Es gilt aber auch, nachzuschärfen und sich noch besser auf die sich überlagernden Krisen „Pandemie“, „Energiemangellage“ und „Sabotagebedrohung“ einzustellen, um die Aufrechterhaltung der Staats- und Regierungsfunktionen zu gewährleisten.

Diese Maßnahmen sind unabhängig vom Szenario. Sie folgen dem Gefahrenansatz. Wir brauchen keinen weiteren Antrag, der die Bedrohungslage irgendwie noch mal aus einer anderen Perspektive beleuchtet. Nein, die Landesregierung kann morgen loslegen und weitermachen.

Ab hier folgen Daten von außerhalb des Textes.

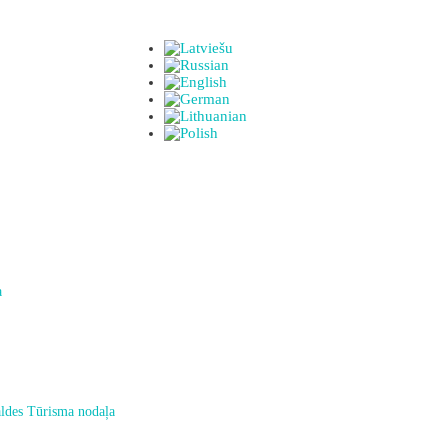
a
ldes Tūrisma nodaļa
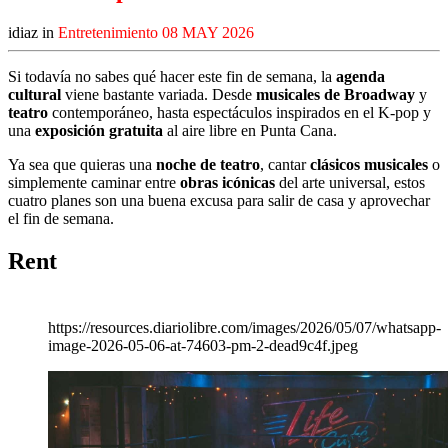
idiaz in
Entretenimiento
08 MAY 2026
Si todavía no sabes qué hacer este fin de semana, la
agenda
cultural
viene bastante variada. Desde
musicales de Broadway
y
teatro
contemporáneo, hasta espectáculos inspirados en el K-pop y
una
exposición gratuita
al aire libre en Punta Cana.
Ya sea que quieras una
noche de teatro
, cantar
clásicos musicales
o
simplemente caminar entre
obras icónicas
del arte universal, estos
cuatro planes son una buena excusa para salir de casa y aprovechar
el fin de semana.
Rent
https://resources.diariolibre.com/images/2026/05/07/whatsapp-
image-2026-05-06-at-74603-pm-2-dead9c4f.jpeg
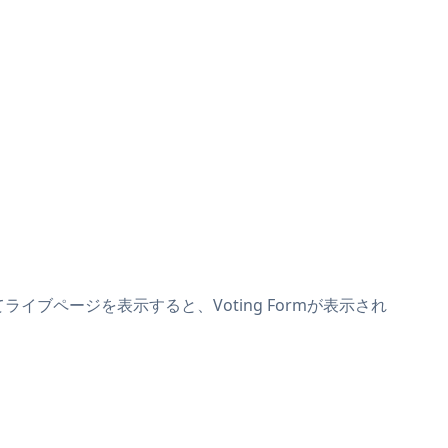
てライブページを表示すると、Voting Formが表示され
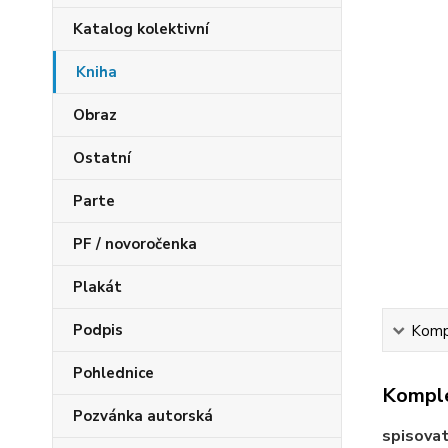
Katalog kolektivní
Kniha
Obraz
Ostatní
Parte
PF / novoročenka
Plakát
Podpis
Kompl
Pohlednice
Komple
Pozvánka autorská
spisova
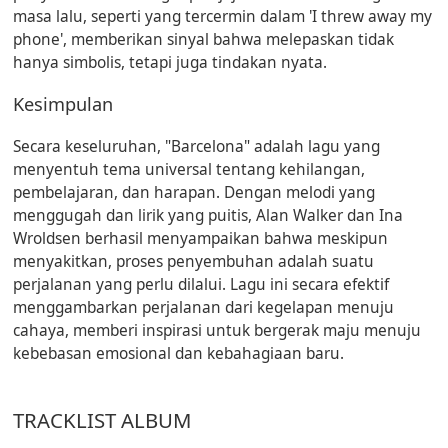
masa lalu, seperti yang tercermin dalam
'I threw away my
phone'
, memberikan sinyal bahwa melepaskan tidak
hanya simbolis, tetapi juga tindakan nyata.
Kesimpulan
Secara keseluruhan, "Barcelona" adalah lagu yang
menyentuh tema universal tentang kehilangan,
pembelajaran, dan harapan. Dengan melodi yang
menggugah dan lirik yang puitis, Alan Walker dan Ina
Wroldsen berhasil menyampaikan bahwa meskipun
menyakitkan, proses penyembuhan adalah suatu
perjalanan yang perlu dilalui. Lagu ini secara efektif
menggambarkan perjalanan dari kegelapan menuju
cahaya, memberi inspirasi untuk bergerak maju menuju
kebebasan emosional dan kebahagiaan baru.
TRACKLIST ALBUM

Den Schutz kritischer Infrastrukturen finden mittlerweile alle wichtig. Das ist auch gut so. Wir haben jetzt lange genug darüber geredet, auch wenn die SPD heute Nachmittag noch einmal darüber reden will. Der Winter steht vor der Tür, und wir halten den Laden nicht auf.

Die Landesregierung ist auf dem richtigen Weg.

(Marc Lürbke [FDP]: Sie sind doch gar nicht die Landesregierung!)

Die Unternehmen sind es ebenfalls. Wir verstärken den Schutz. Die Zeiten sind ernst. Legen wir und legen Sie also bitte los.